Regards

UN SIMPLE ACCIDENT DE Jafar Panahi

Par Chantal Laroche Poupard, SIGNIS France

Ce film dramatique, Un simple accident, de Jafar Panahi, tourné sans l’autorisation officielle des autorités iraniennes, est à la fois un thriller, une réflexion philosophique sur la vengeance et le pardon. Il est d’autant plus exceptionnel car il rythmé par des séquences truffées de situations humoristiques et rocambolesques.

Le film s’ouvre sur une séquence sombre et magistrale. On est en Iran ; il fait nuit noire ; un homme est au volant d’une voiture avec femme et enfant ; la voiture s’arrête ; elle a « un simple accident ». Le conducteur cherche du dépannage et entre dans un garage ; il ne voit pas tout de suite le mécanicien Vahid. Celui-ci se cache : il semble surpris et déconcerté d’entendre le pas de cet homme qui claque sur le sol dans un bruit métallique de prothèse. Unique bruitage de cette séquence étrange, ce son claudiquant ramène Vahid à son passé carcéral, où dans les geôles d’Iran, il avait dû subir, les yeux bandés, l’interrogatoire d’un tortionnaire au même pas grinçant.

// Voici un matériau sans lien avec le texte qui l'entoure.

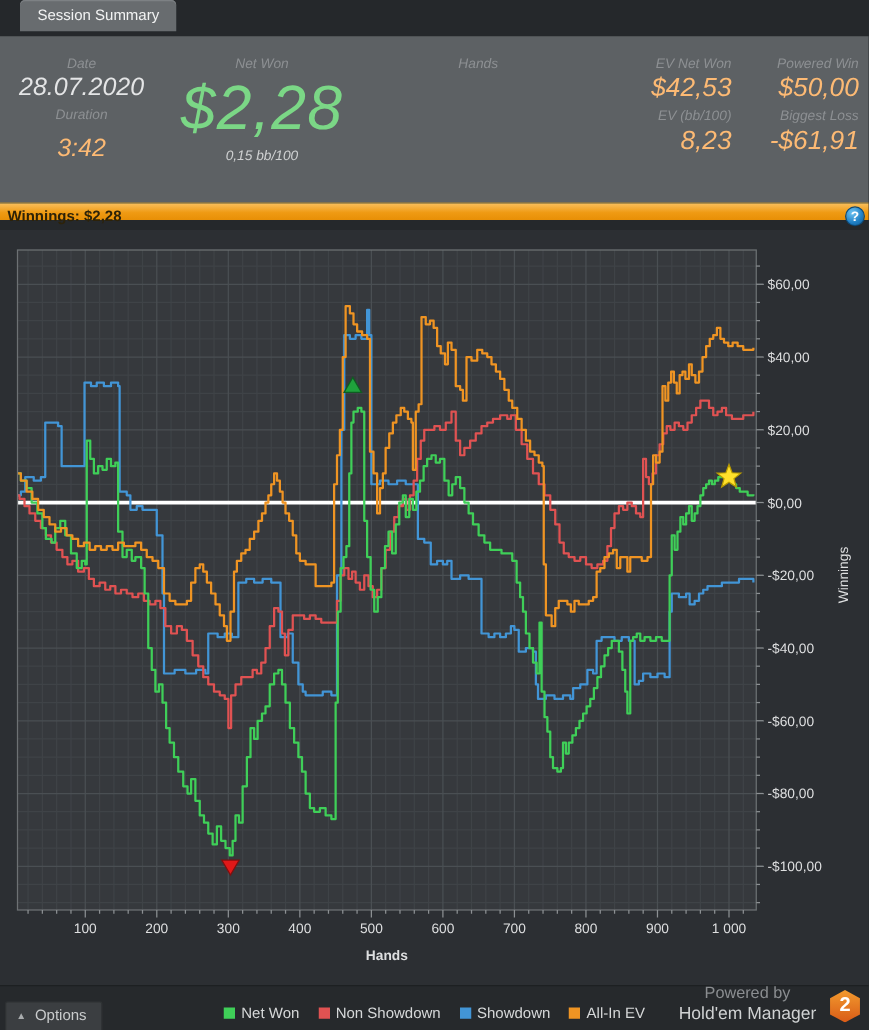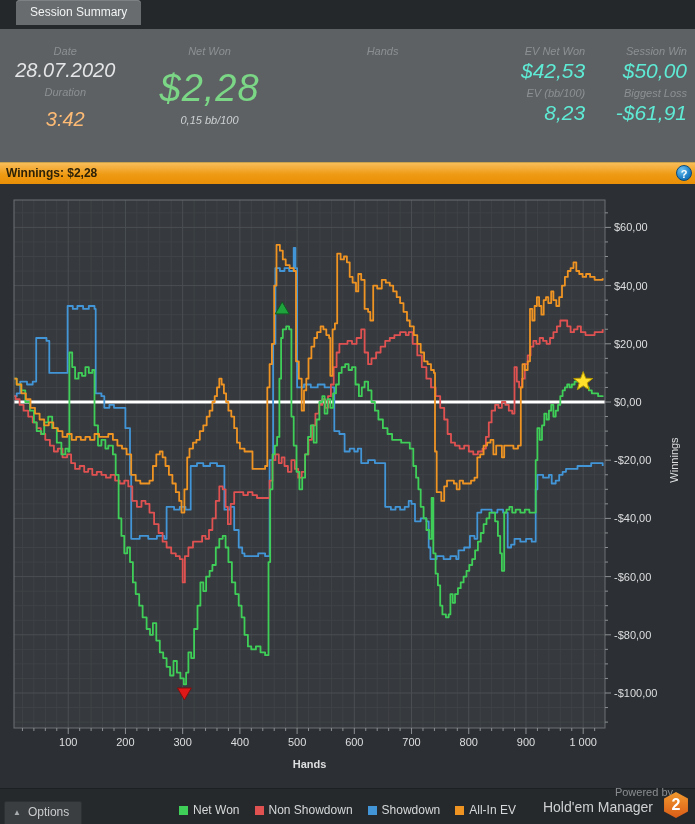"Session Win" div.hlabel { text: Session -> Powered }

La réaction de Vahid est tout d’abord sans appel ; il décide de se venger et enlève l’homme qu’il emmène dans un endroit désertique pour l’enterrer vivant. Mais l’homme, Eghbal, époux et père de famille, nie les faits si bien que le doute s’installe chez Vahid. Celui-ci se met en quête de retrouver d’anciens codétenus afin que ceux-ci le confortent dans l’identification de ce tortionnaire. Il retrouve Salar, puis Shiva en train de photographier en tenue de mariés Golrokh et son futur mari.

Il s’en suit un enchaînement d’événements rocambolesques et de séquences violentes qui tiennent le spectateur en haleine et dans le doute. L’interprétation par des acteurs confirmés comme Vahid Mobasseri et Ebrahim Azizi est impressionnante. Les réactions des ex-codétenus sont très différentes en face de cet ancien tortionnaire Eghbal : les uns ont l’esprit vengeur, d’autres sont indifférents, certains prônent le pardon.

L’issue de l’histoire est énigmatique et mène vers une fin ouverte. Vahid est chez lui. Dans un hors champ, le pas métallique à prothèse résonne à nouveau et se rapproche de lui : Vahid va- t-il être tué ? Va-t-il être poursuivi toute sa vie par ce son qui le hante ?

Le film Un simple accident a conduit Jafar Pahani à réaliser ce qu’il considérait comme son urgence, sa nécessité de faire un film pour ceux qu’il a croisés lors de son second séjour en prison. Il fait une analyse perspicace et sagace des différents points de vue d’êtres humains blessés, abîmés par la vie et réalise un thriller politico-philosophique qui, grâce au rythme endiablé de situations hilarantes, fait passer de façon subtile un message poignant. Jafar Panahi est l’un des seuls réalisateurs à avoir remporté les plus hautes récompenses dans les plus grands festivals, Locarno, La Mostra de Venise, la Berlinade et Cannes avec sa Palme d’Or en 2025. Son film est choisi pour représenter la France aux Oscars dans la catégorie du meilleur film étranger en mars 2026.

 

UN SIMPLE ACCIDENT de Jafar Panahi.Iran/ France/ Luxembourg, 2025, 1h42. Avec Vahid Mobasseri, Maryam Afshari, Ebrahim Azizi, Majid Panahi. Festival de Cannes 2025, Palme d’or 2025.